Poco después embarcaron al negro. Lo llevaron por el medio de la plaza, las muñecas amarradas a la espalda con una soga tirada por un agente de la policía. Otros dos agentes armados de fusiles caminaban a su lado. Estaba sin camisa, el labio inferior partido y una ceja hinchada, como un boxeador. Esquivaba las miradas de la multitud con una dignidad pasiva. En la puerta del salón de billar, donde se había concentrado la mayor cantidad de público para participar de los dos extremos del espectáculo, el propietario lo vio pasar moviendo la cabeza. El resto de la gente lo observó con una especie de fervor.
La lancha zarpó en seguida. El negro iba en el techo, amarrado de pies y manos a un tambor de petróleo. Cuando la lancha dio la vuelta en la mitad del río y pitó por última vez, la espalda del negro lanzó un destello.
– Pobre hombre -murmuró Ana.
– Criminales -dijo alguien cerca de ella-. Un ser humano no puede aguantar tanto sol.

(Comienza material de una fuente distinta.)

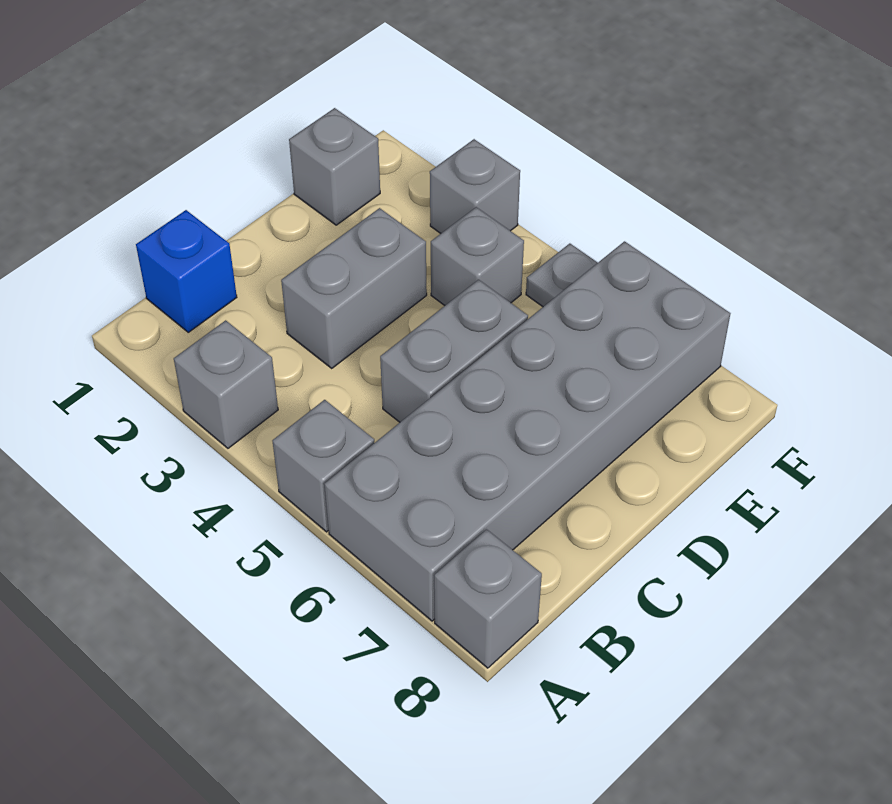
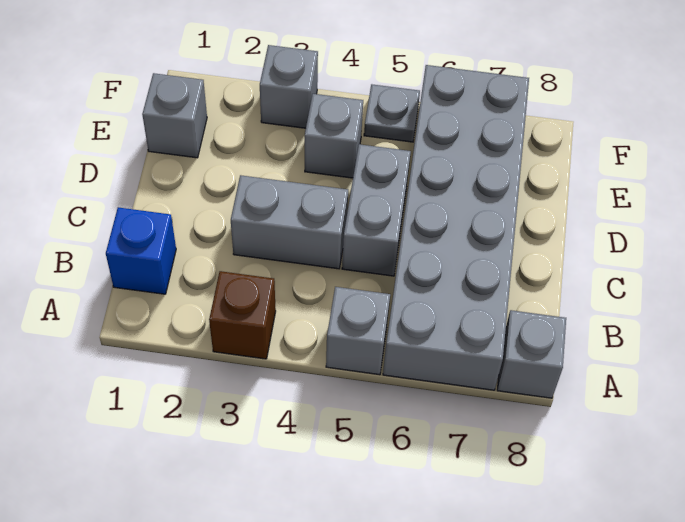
grey 1x1 brick [174,320,278,448] -> brown 1x1 brick [209,271,276,359]
grey 1x2 brick [281,208,427,368] -> grey 1x2 brick turned to [231,175,348,269]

Dámaso localizó la voz en una mujer extraordinariamente gorda, y empezó a moverse hacia la plaza.
– Hablas mucho -susurró al oído de Ana-. Lo único que falta es que te pongas a gritar el cuento.
Ella lo acompañó hasta la puerta del billar.
– Por lo menos anda a cambiarte -le dijo al abandonarlo-. Pareces un pordiosero.
La novedad había llevado al salón una clientela alborotada. Tratando de atender a todos, don Roque servía a varias mesas al mismo tiempo. Dámaso esperó a que pasara junto a él.
– ¿Quiere que lo ayude?
Don Roque le puso enfrente media docena de botellas de cerveza con los vasos embocados en el cuello.
– Gracias, hijo.
Dámaso llevó las botellas a la mesa. Tomó varios pedidos, y siguió trayendo y llevando botellas, hasta que la clientela se fue a almorzar. Por la madrugada, cuando volvió al cuarto, Ana comprendió que había estado bebiendo. Le cogió la mano y se la puso en el vientre de ella.
– Tienta aquí -le dijo-. ¿No sientes?
Dámaso no dio ninguna muestra de entusiasmo.
– Ya está vivo -dijo Ana-. Se pasa la noche dándome pataditas por dentro.
Pero él no reaccionó. Concentrado en sí mismo, salió al día siguiente muy temprano y no volvió hasta la medianoche. Así transcurrió la semana. En los escasos momentos que pasaba en la casa, fumando acostado, esquivaba la conversación. Ana extremó su solicitud. En cierta ocasión, al principio de su vida en común, él se había comportado de igual modo, y entonces ella no lo conocía tanto como para no intervenir. Acaballado sobre ella en la cama, Dámaso la había golpeado hasta hacerla sangrar.
Esta vez esperó. Por la noche ponía junto a la lámpara una cajetilla de cigarrillos, sabiendo que él era capaz de soportar el hambre y la sed, pero no la necesidad de fumar. Por fin, a mediados de julio, Dámaso regresó al cuarto al atardecer. Ana se inquietó, pensando que él debía estar muy aturdido cuando venía a buscarla a esa hora. Comieron sin hablar. Pero antes de acostarse, Dámaso estaba ofuscado y blando, y dijo espontáneamente:
– Me quiero ir.
– ¿Para dónde?
– Para cualquier parte.
Ana examinó el cuarto. Las carátulas de revistas que ella misma había recortado y pegado en las paredes hasta empapelarlas por completo con litografías de actores de cine, estaban gastadas y sin color. Había perdido la cuenta de los hombres que paulatinamente, de tanto mirarlos desde la cama, se habían ido llevando esos colores.